Information section start

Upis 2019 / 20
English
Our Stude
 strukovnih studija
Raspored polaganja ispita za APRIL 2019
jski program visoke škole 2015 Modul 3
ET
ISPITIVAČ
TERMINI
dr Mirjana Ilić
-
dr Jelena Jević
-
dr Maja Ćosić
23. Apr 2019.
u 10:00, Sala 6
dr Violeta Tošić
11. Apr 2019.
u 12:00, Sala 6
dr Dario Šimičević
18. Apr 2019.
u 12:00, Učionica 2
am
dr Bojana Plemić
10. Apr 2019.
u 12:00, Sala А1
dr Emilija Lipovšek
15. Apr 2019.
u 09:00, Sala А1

Information section end

> **What this task involves**:
A copy of each line above that holds the word "Sala" is the expected answer.

> **Response box**:
u 10:00, Sala 6
u 12:00, Sala 6
u 12:00, Sala А1
u 09:00, Sala А1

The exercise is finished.